**STUDY TEXT:**
Live album by Motörhead
- Released: 21 September 2012
- Recorded: 10 July 2011 6 August 2011 25 September 2011
- Venue: Sonisphere Knebworth, England Wacken Open Air, Schleswig-Holstein, Germany Rock in Rio, Brazil
- Length: 2:14:56
- Label: UDR GmbH / EMI
- Producer: Motörhead

Motörhead chronology
| The Wörld Is Ours - Vol. 1: Everywhere Further Than Everyplace Else (2011) | The Wörld Is Ours – Vol. 2: Anyplace Crazy as Anywhere Else (2012) | Aftershock (2013) |

= The Wörld Is Ours – Vol. 2: Anyplace Crazy as Anywhere Else =

The Wörld Is Ours – Vol. 2: Anyplace Crazy as Anywhere Else is the twelfth live album by the band Motörhead, released on 21 September 2012, the third UDR GmbH / Motörhead Music / EMI collaboration, and is the entire concert in August 2011 at the Wacken Open Air, Germany, with parts of the concerts in July 2011 at the Sonisphere Knebworth Festival, England and in September 2011 at Rock in Rio, Brazil.

Professional ratings
Review scores
| Source | Rating |
| Blabbermouth |  |
| Metal Hammer |  |
| Laut.de |  |

==Recording==
This was recorded on the 2011 leg of The Wörld is Ours tour. It is the entire concert at the Wacken Open Air Festival in Itzehoe, Schleswig-Holstein, Germany on 6 August, has parts of the Sonisphere Knebworth Festival, Knebworth, England on 10 July, and parts of the Rock in Rio, Rio de Janeiro, Brazil on 25 September 2011. Unlike the previous two live albums, there are no guest musicians appearing on the album. This completes The Wörld Is Ours tour recordings, which started in 2010 and made it around the world, including Australia.

**RECORDS FOR THIS TASK:**
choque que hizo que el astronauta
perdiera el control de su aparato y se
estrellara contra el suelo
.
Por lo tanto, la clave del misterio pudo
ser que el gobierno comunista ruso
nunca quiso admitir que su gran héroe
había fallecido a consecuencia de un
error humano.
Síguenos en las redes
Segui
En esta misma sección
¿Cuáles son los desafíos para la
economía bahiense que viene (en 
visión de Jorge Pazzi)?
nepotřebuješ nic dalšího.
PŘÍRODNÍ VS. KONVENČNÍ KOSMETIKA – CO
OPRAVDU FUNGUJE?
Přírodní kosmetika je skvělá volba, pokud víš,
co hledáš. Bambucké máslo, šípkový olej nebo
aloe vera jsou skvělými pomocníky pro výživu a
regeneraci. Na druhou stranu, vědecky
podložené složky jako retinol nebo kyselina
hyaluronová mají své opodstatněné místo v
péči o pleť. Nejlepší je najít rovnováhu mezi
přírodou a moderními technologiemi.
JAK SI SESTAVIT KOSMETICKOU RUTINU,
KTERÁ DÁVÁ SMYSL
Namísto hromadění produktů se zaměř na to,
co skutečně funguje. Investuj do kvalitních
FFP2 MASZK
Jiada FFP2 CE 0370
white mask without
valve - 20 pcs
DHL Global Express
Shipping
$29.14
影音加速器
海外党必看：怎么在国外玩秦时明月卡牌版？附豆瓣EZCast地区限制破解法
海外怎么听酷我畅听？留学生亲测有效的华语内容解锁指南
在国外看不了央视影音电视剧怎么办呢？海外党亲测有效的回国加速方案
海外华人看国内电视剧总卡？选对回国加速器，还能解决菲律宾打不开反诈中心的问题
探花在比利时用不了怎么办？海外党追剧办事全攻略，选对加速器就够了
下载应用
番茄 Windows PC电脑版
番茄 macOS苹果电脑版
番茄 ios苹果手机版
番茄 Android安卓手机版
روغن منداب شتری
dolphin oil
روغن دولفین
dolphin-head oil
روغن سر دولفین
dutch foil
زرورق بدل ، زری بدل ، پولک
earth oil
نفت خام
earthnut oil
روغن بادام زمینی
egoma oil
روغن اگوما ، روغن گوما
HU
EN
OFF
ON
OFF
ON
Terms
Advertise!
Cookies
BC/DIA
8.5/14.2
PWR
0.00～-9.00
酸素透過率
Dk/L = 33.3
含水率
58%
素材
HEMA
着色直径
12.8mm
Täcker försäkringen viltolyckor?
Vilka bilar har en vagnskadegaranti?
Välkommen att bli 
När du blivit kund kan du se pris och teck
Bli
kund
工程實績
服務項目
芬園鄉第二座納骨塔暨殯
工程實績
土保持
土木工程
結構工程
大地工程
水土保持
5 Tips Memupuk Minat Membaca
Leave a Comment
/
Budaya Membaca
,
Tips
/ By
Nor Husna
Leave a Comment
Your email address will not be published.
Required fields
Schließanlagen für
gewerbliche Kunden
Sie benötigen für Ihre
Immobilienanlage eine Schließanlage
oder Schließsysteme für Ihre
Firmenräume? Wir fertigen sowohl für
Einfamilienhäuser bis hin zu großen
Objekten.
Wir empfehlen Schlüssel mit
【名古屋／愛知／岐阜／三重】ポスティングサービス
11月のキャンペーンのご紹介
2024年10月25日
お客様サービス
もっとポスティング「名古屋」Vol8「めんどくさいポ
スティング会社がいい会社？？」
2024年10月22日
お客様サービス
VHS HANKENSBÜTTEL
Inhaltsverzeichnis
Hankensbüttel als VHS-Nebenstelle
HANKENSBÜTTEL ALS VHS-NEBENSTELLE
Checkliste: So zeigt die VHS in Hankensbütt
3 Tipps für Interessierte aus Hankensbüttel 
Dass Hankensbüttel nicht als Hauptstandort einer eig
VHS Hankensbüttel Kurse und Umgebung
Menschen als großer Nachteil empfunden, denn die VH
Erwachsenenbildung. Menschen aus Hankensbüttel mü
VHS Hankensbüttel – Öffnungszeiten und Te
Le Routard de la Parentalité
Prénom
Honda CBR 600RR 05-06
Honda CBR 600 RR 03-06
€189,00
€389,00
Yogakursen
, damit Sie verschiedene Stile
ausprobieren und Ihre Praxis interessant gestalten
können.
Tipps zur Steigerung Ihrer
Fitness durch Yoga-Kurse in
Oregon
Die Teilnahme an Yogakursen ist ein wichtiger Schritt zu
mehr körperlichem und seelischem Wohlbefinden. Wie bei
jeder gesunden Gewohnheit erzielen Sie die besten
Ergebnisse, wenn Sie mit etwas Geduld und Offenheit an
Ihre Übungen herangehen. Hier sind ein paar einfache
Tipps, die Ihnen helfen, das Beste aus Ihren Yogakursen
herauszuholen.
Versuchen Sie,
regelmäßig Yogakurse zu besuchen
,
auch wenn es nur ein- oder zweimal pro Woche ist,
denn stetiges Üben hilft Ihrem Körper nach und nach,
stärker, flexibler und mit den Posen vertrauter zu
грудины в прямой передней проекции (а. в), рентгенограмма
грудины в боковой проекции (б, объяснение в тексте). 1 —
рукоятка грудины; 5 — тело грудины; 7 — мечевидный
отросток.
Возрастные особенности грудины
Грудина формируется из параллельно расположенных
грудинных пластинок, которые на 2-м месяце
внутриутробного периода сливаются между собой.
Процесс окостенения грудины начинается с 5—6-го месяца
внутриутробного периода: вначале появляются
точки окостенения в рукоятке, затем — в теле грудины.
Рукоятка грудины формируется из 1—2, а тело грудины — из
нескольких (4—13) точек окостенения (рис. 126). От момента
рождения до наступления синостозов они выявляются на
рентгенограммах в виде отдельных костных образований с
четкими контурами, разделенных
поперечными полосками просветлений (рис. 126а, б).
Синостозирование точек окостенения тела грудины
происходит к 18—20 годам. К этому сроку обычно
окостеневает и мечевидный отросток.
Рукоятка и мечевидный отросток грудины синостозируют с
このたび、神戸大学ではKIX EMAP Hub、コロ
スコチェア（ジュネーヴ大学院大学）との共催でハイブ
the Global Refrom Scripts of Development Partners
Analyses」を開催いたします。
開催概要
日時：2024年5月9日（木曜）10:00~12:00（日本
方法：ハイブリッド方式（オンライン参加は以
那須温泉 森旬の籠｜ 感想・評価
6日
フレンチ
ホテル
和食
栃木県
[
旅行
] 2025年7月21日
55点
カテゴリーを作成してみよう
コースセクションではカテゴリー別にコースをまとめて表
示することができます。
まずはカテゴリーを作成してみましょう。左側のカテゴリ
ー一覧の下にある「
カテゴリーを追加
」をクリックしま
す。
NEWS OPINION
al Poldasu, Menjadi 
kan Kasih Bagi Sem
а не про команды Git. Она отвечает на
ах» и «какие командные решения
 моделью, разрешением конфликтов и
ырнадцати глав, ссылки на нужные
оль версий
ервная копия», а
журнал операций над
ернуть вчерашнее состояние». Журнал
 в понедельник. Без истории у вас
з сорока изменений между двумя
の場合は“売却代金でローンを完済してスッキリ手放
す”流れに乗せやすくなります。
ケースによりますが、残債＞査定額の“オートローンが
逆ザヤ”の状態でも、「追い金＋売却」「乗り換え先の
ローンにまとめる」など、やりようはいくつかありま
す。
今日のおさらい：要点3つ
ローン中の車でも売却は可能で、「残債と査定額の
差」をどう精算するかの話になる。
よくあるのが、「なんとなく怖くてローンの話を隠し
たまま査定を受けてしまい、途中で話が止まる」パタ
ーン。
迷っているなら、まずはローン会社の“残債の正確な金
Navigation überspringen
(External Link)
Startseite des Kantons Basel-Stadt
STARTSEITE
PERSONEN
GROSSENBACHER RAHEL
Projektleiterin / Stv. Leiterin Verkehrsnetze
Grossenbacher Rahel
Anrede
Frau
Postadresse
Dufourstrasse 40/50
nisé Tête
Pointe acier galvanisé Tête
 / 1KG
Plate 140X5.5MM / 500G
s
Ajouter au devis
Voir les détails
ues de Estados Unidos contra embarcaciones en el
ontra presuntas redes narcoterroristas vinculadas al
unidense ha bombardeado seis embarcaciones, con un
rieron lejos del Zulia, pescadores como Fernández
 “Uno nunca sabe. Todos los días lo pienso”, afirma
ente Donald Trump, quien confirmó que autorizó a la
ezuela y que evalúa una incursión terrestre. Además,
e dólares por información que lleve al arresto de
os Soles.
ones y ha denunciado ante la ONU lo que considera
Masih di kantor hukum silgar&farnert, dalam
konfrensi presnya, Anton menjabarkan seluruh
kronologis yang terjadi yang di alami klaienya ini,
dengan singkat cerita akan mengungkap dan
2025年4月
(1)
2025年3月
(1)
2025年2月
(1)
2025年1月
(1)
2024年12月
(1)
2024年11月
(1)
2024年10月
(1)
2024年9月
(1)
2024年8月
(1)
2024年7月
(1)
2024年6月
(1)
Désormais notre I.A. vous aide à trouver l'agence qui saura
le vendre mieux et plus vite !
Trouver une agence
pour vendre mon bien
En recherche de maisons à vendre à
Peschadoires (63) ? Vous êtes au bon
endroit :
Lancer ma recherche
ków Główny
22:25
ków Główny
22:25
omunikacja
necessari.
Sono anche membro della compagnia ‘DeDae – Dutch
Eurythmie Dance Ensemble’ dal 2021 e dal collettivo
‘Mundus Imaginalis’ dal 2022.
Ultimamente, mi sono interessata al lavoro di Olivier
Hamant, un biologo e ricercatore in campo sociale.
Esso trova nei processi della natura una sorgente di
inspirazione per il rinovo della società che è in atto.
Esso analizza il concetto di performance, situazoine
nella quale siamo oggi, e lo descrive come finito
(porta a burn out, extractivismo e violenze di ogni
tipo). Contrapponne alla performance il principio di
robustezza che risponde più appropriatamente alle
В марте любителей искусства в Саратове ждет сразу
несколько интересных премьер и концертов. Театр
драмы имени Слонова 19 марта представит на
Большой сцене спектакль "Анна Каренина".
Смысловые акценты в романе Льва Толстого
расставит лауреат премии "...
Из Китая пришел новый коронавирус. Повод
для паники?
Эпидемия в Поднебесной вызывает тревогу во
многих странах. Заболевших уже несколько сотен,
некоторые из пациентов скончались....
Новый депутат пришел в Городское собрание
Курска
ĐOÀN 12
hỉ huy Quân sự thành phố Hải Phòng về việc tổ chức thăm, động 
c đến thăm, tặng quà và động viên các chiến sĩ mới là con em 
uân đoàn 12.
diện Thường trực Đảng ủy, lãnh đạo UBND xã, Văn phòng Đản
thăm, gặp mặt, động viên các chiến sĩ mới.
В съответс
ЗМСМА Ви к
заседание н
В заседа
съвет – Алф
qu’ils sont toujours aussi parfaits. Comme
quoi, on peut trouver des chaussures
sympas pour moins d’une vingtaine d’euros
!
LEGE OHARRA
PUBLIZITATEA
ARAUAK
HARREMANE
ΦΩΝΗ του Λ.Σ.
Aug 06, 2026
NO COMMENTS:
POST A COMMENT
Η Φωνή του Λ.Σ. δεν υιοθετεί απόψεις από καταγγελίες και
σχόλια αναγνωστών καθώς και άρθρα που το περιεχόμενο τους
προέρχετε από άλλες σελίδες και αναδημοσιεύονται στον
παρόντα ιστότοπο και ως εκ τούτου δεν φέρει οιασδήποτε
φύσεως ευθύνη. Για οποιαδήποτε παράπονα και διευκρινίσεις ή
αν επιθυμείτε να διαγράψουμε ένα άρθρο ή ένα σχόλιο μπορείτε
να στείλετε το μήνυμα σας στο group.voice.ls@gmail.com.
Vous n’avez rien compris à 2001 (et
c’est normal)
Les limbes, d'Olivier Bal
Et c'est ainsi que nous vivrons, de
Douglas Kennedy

**EXERCISE SET:**
a: Print the stretch of the Motörhead live album text from "Professional ratings" through "world, including Australia.", copied exactly.
b: Output the lines of the records exactly as they appear, covering the stretch from the start of the records through the line that contains "error humano.", with that line included.

**RESPONSES TO THE EXERCISE:**
a:
Professional ratings
Review scores
| Source | Rating |
| Blabbermouth |  |
| Metal Hammer |  |
| Laut.de |  |

==Recording==
This was recorded on the 2011 leg of The Wörld is Ours tour. It is the entire concert at the Wacken Open Air Festival in Itzehoe, Schleswig-Holstein, Germany on 6 August, has parts of the Sonisphere Knebworth Festival, Knebworth, England on 10 July, and parts of the Rock in Rio, Rio de Janeiro, Brazil on 25 September 2011. Unlike the previous two live albums, there are no guest musicians appearing on the album. This completes The Wörld Is Ours tour recordings, which started in 2010 and made it around the world, including Australia.

b:
choque que hizo que el astronauta
perdiera el control de su aparato y se
estrellara contra el suelo
.
Por lo tanto, la clave del misterio pudo
ser que el gobierno comunista ruso
nunca quiso admitir que su gran héroe
había fallecido a consecuencia de un
error humano.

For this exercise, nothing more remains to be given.